Similarly, as in metaanalyses and in the aforementioned large single center patients’ group, the authors also report very good results in the smaller single center series. Bernetich et al., in a group of 142 patients irradiated to a TD of 35-36.25 Gy in 5 fractions, present a 5-year 100% success rate bFFS for very low risk (VLR), 91.7% for LR, 90% for IR and 86.7% for HR patients [20]. Fuller et al. report a decrease in PSA median from 5.4 before treatment (4 x 9.5 Gy) to 0.05 ng/ml 5 years later (bFFS 96.2%) in the group of 79 LR and IR patients [21]. In spite of a very aggressive radioablation schedule, acceptable percentages of G2 acute and G3 late GU adverse events were observed (10% and 6% respectively). A survey published by Oliai et al. (70 patients) showed, during a 3-year-long observation, 100%, 95% and 77.1% of bFFS for LR, IR and HR patients respectively irradiated to a TD of 35–36.25 Gy delivered in five fractions [22]. In the smallest discussed study by Janowski et al., concerning the irradiation of 57 patients (LR, IR, HR [9 patients]) with a large prostate (>50 ccm) to 35–36.25 Gy (5 fractions), a 2-year observation revealed a decrease in PSA median from 6.5 to 0.4 ng/ml and a relatively high percentage of late GU G2 (49.1%) adverse effects [23].

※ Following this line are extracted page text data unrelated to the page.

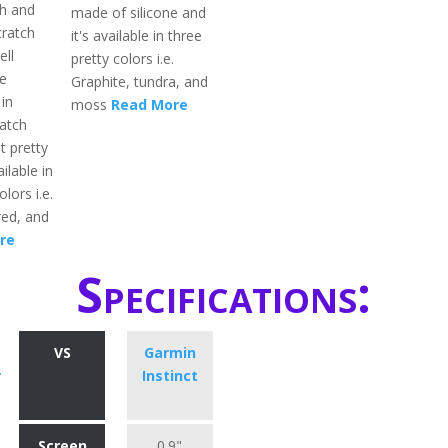
h and
made of silicone and
cratch
it's available in three
ell
pretty colors i.e.
e
Graphite, tundra, and
in
moss
Read More
atch
t pretty
ailable in
lors i.e.
red, and
re
Specifications:
VS
Garmin
r
Instinct
Screen
0.9"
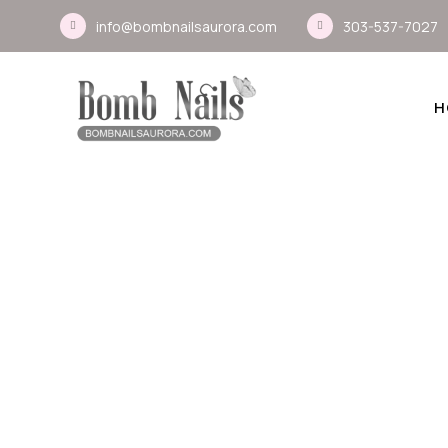
info@bombnailsaurora.com
303-537-7027
H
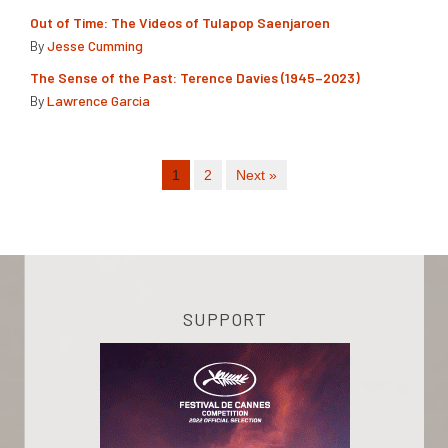
Out of Time: The Videos of Tulapop Saenjaroen
By
Jesse Cumming
The Sense of the Past: Terence Davies (1945–2023)
By
Lawrence Garcia
1
2
Next »
SUPPORT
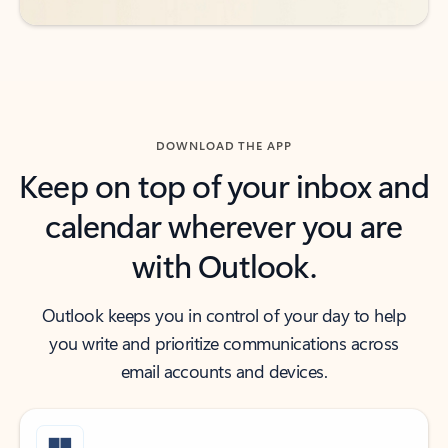
DOWNLOAD THE APP
Keep on top of your inbox and
calendar wherever you are
with Outlook.
Outlook keeps you in control of your day to help
you write and prioritize communications across
email accounts and devices.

It is very difficult to compare our results (longest observation period 26 months) to those mentioned above – with a substantially longer FU. Moreover, considering the analysis of percentages of late (lack of G3, the maximum observed percentage of G2 – 0.7% for GI and 3.4% for GU) and acute (the maximum observed percentage of G3 – 0.6% for GI and 1% for GU; 2.1% GI and 8.5% GU of G2) adverse effects observed in the analyzed group, these are even lower than those reported by other publications.

CONCLUSIONS

We conclude from the above results and discussion that CyberKnife-based radioablation in low and intermediate risk prostate cancer patients is an effective and safe radiation modality, enabling the achievement of a very low percentage of biochemical failures (0.5%) and adverse effects during a 26-month-long follow-up. The final effects require a longer observation of the treated group.